I swallowed hard as she let the point linger. I was kinda blowing things off so I could be here where shit just made more sense to me. But Karu was right that I was only making the problem worse.

She cleared her throat. "The fact is, I suspect that clearing up issues such as these resolves paperwork in a more preventative manner. Or at least, that is what I tell myself, when I come out to do it. And I would be remiss if I so easily dismissed your company, or the excuse you need to provide it."

The girl bolted awake for a moment as the clicking of the net stopped, sitting shock upright and staring at us with wild eyes.

"HELP ME," she bellowed, her eyelids starting to sag already. "LET ME OUT."

I shook my head at the poor confused kid as she fell asleep on the spot, her head drooping into her lap as she collapsed forward.

"Honestly," I declared. "Yelling like that."

"She is drugged," Karu shrugged, moving forward to pick her up. "The brain does not function properly under such circumstances."

"I meant, because this is a library."

Karu paused to turn back and give me a red-lensed glare. "I have determined you may carry the mark. Congratulations."

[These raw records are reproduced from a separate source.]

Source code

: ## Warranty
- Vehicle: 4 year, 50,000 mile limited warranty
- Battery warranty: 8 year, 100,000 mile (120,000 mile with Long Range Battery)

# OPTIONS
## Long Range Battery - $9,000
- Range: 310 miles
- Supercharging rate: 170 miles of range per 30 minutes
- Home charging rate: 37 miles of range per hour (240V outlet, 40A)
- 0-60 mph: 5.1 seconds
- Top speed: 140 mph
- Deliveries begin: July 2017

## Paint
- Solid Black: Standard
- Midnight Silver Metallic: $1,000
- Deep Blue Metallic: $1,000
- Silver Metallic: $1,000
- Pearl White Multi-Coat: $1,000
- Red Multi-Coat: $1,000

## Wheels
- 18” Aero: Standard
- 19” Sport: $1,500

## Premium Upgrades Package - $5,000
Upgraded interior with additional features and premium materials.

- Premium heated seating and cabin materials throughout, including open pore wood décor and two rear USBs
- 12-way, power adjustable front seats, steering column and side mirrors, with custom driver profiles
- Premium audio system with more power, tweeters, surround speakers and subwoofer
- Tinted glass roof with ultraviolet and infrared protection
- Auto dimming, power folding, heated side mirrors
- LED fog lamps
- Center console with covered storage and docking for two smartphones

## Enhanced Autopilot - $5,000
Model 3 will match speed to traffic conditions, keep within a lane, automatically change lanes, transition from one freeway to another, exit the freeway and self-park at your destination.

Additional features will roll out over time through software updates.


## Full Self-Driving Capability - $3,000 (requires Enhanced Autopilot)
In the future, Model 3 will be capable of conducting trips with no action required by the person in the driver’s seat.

I didn't mind. It was almost worth the joke. And it was the kind of bitch work I really didn't mind.

But even as I hefted her onto my shoulders and made to trudge down the steep steps, she was never really on my mind. It was the bitch work of another variety, and another girl who'd stayed lodged up there. The things I could do when I got back, the responsibility I could take, the help I could provide.

I sighed as I re-shouldered by load. It didn't seem like enough.